_Excerpted text_
------------

We might begin by noting how her early castles bear more than an uncanny resemblance to Bentham’s dark “Castle of Law.” Her tales of wives and daughters trapped in the labyrinthine passages of castles governed by tyrants brandishing the worst of paternal and patriarchal authority would appear to conflate the burgeoning acknowledgement of the unequal relations between the sexes and classes: [18] the castles serve as a handy symbol of an obsolete and arbitrary body of laws abused by aristocratic men to deprive social inferiors, especially women, of their rights and properties. The fact that these castles present more danger within than without helps explain why Julia, Adeline, and Emily eventually escape from their respective castles and abbeys in spite of the perils that lurk outside. In The Castles of Athlin and Dunbayne (1789), Malcolm’s castle recalls Bentham’s dreaded vision of legal labyrinths and fictions while divulging “a record of the ancient consequence of its possessors” (13) conspicuous in its “pomp of feudal greatness.” Here, the “secret windings”(54) “subterraneous avenues”(57) and “various intricacies of the pile”(56) not only serve to trap Alleyn, but also his sister-in-law and her daughter, as he plans to sequester their various properties: the labyrinthine passages of the castle would appear to embody that which the latter perceives as his “sophistical assertion of right” and “artifice.” Like Bentham, Radcliffe, imbues her castle with dark inflections: the apartments are “wide and forlorn” and the gallery “vast and gloomy”(51-2). Much the same may be applied to Mazzini’s castle in A Sicilian Romance, written a year later. Again, as if encapsulating Bentham’s deplored “tautology, technicality, circuitry, and irregularity,” the labyrinths literally conceal the existence of his first wife whom he reported as dead decades ago in order to marry Maria de Vellorno. It is a pattern that continues through Montoni’s castle of Udolpho, filled with mysteriously rambling passages as well as forlorn towers—including one that is deployed as a prison for his wife from whom he endeavors to usurp property.

It is not until the writing of The Romance of the Forest, composed during the height of the French Revolution debates that Radcliffe’s edifices serve as both a critique of Britain’s so-called “establishments” and the stubborn persistence of feudal tyranny; in many respects, her novel can be read as a contemporaneous fictional counterpart to Paine’s and Wollstonecraft’s responses to Burke.[19] Certainly, there is no coincidence that the oppressive portion of Adeline’s life transpires in ancien-régime France, widely reckoned as a seat of absolutism, while the happier portion is set in Switzerland, long extolled by reformers and radicals, including Paine and Helen Maria Williams,[20] as a land of republican democracy. Radcliffe’s representation of the activities that take place within the abbey and the villa can be said to deliver as much a rejection of Burkean values as Smith’s more directly politicized accounts of Rochemort and Vaudrecourt.

------------

_Extracted entries_
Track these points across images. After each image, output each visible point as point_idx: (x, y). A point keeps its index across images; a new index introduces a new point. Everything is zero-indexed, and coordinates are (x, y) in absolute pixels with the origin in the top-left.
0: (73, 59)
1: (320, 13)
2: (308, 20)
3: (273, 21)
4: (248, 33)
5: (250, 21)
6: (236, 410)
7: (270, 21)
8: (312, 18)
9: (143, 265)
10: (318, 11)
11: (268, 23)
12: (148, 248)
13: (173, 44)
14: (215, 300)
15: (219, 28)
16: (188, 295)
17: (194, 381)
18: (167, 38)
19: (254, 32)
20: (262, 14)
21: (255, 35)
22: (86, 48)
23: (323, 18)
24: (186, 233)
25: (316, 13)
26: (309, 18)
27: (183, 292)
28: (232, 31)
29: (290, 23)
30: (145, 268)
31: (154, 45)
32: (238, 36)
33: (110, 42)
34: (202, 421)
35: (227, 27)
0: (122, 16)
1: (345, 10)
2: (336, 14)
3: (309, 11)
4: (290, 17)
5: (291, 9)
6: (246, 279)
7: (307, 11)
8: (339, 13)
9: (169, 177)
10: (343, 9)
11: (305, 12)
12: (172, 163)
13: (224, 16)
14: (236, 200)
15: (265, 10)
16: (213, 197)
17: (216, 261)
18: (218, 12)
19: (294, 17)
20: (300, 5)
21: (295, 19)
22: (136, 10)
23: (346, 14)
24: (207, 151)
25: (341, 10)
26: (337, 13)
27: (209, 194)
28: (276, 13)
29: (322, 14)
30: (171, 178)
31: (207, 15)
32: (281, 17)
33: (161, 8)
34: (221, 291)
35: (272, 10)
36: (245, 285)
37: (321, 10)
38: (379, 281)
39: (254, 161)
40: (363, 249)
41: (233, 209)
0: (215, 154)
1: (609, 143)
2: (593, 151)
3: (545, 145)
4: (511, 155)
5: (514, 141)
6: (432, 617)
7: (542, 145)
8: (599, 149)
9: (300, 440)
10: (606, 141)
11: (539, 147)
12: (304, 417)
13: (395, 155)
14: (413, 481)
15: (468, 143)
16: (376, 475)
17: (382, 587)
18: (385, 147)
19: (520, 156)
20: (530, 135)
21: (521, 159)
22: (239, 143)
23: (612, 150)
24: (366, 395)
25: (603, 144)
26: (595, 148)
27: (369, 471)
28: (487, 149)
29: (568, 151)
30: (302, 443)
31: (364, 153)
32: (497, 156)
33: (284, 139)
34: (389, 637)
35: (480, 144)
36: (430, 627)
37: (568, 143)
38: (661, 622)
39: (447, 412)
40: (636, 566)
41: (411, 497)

------------

_What the task asks_
In the text on Radcliffe's castles, what country is the setting for the happier portion of Adeline's life?

_Result of this exercise_
Switzerland